Regression Modeling

Description

Statistical regression models are used to establish a relationship between a particular climate variable and the tree-ring chronologies (Fritts 1976). Typically, the period of overlap between the climate and the tree-ring data is broken up and the regression model is "trained" or calibrated on a portion of the overlap period. Another portion of the overlap is used as a verification period, which will evaluate the skill of the regression model on data purposely withheld from the calibration period (Fritts 1976; Cook and Pederson 2011). Dendro Tools performs simple linear, multiple linear, and principal components regression modeling. Leading and lagging of the predictor data is supported. If multiple linear or principle components regression modeling occurs, then the variables are added to the model in a forward stepwise fashion. See regression modeling texts for further details (e.g., Draper and Smith 1981; Kutner et al. 2005; Wilks 2006). This tool is based on the program PcReg developed by Ed Cook and Paul Krusic.

Running the Tool
This complex tool performs key procedures in a series of steps. These steps and the files that are output are detailed in the following outline:

  1. Prewhitening:
    • If prewhitening is checked for either the predictor or predictand data, then autoregressive models are selected for each variable based on the criterion selected by the user (see "Criterion for Model Selection" under "Parameters" below). Otherwise, Dendro Tools proceeds to step 2.
    • The whitened variables proceed on to step 2.
    • The whitened variables are output to a separate output file with the words "Whitened Variables" appended to the end of the filename.
    • Autoregressive modeling results for each variable are output to a separate output file with the word "Statistics" appended to the end of the filename.
  2. Leading and Lagging of Predictors:
    • If leading and lagging is checked, then additional predictor variables are derived. Otherwise, Dendro Tools proceeds to step 3.
    • The new predictor variables with leading and lagging done proceed on to step 3.
    • Predictand variables are left unchanged and proceed on to step 3.
    • All variables are output to a separate output file with the words "All Variables with Leads and Lags" appended to the end of the filename.
  3. Predictor Screening:
    • If "Screen Predictors Prior to Regression Modeling" is checked, then all predictors are correlated with the predictand.

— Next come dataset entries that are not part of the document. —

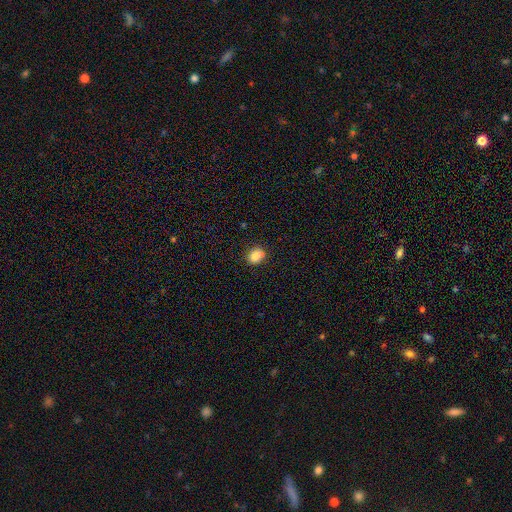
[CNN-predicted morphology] Q: Smooth or featured?
A: smooth (85%); runner-up: star or artifact (10%)
Q: How rounded?
A: round (52%); runner-up: in between (47%)
Q: Merging?
A: none (82%); runner-up: minor disturbance (14%)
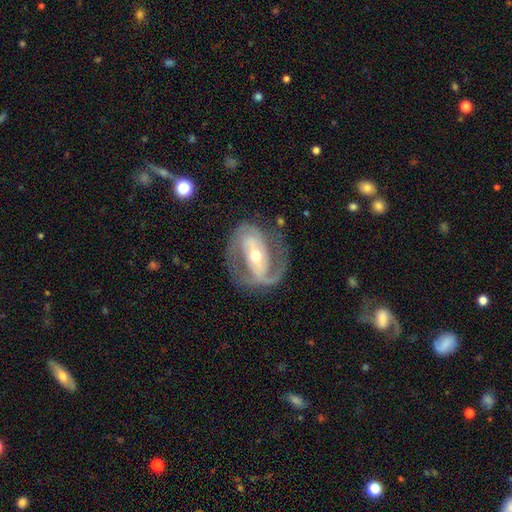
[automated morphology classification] featured or disk 89%, smooth 7%, star or artifact 4%. Down the decision tree: edge-on disk — no (96%); bar — strong (51%); spiral arms — yes (94%); spiral arm count — 2 (84%); spiral winding — medium (48%); bulge size — moderate (63%); merging — none (73%).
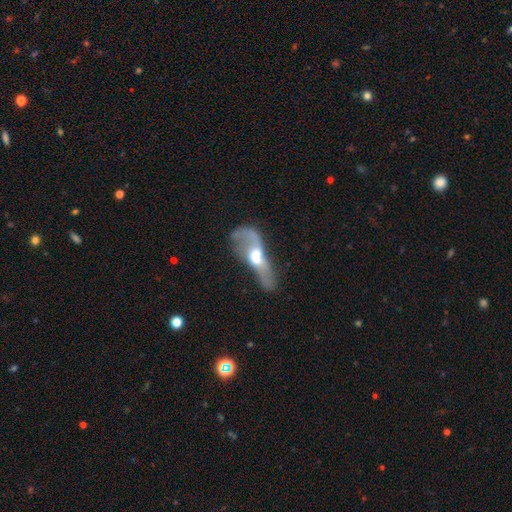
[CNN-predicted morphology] Q: Smooth or featured?
A: featured or disk (62%); runner-up: smooth (31%)
Q: Edge-on disk?
A: no (87%); runner-up: yes (13%)
Q: Bar?
A: no (69%); runner-up: weak (24%)
Q: Spiral arms?
A: no (50%); tied with: yes (50%)
Q: Bulge size?
A: moderate (63%); runner-up: large (17%)
Q: Merging?
A: merger (47%); runner-up: major disturbance (26%)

Otherwise, Dendro Tools proceeds to step 4. Predictors will pass if their p-values are lower than the probability criterion (see "Screen Predictors Prior to Regression Modeling" under "Parameters" below).
    • Only predictors that pass the screening proceed on to step 4.
    • Correlations and p-values for each predictor are output to a separate output file with the word "Statistics" appended to the end of the filename.
  4. Principal Components Analysis of Predictors:
    • If "Perform Principal Components Regression" is checked, then principal components analysis is run on the predictors during the calibration period. Otherwise, Dendro Tools proceeds to step 5.
    • Principal components (PCs) that satisfy the eigenvalue cutoff criterion proceed on step 5 (see "Perform Principal Components Regression" under "Parameters" below).
    • PCs that satisfy the eigenvalue cutoff criterion are output to a separate output file with the words "PC Scores Considered for Regression Modeling" appended to the end of the filename.
    • The results of the principal components analysis are output to a separate output file with the word "Statistics" appended to the end of the filename.
  5. Regression Model Variable Selection:
    • If two or more predictors are passed to regression, then forward stepwise regression will be run to determine the predictor(s) that will be utilized for regression modeling. Otherwise, Dendro Tools proceeds to step 6.
    • The predictor(s) will be determined by the "Criterion for Model Selection" selected by the user, and the selected predictor(s) will be passed on to step 6.
  6. Regression Model Calibration:
    • Regression modeling is performed between the predictor and the predictand data during the calibration period.
    • The predictors, predictand, y-hat (the predicted values), and residuals during the calibration period are output to a separate output file with the word "Residuals" appended to the end of the filename.
    • Coefficients of the regression model, adjusted R-Squared, standard error of the residuals, and the Durbin-Watson test results are output to a separate output file with the word "Statistics" appended to the end of the filename. The null hypothesis for the Durbin-Watson test is that autocorrelation is zero, so small p-values suggest significant autocorrelation. R uses the Applied Statistics Algorithm AS 153 by Farebrother (1980, 1984) to compute p-values for the Durbin-Watson test.
  7. Regression Model Verification:
    • If a verification period, completely independent of the calibration period, is entered, then Dendro Tools will assess the skill of the derived regression model. Otherwise, Dendro Tools proceeds to step 8.
    • Correlations between the reconstructed and observed data, the reduction of error (RE), and the coefficient of efficiency (CE) are computed and output to a separate output file with the word "Statistics" appended to the end of the filename.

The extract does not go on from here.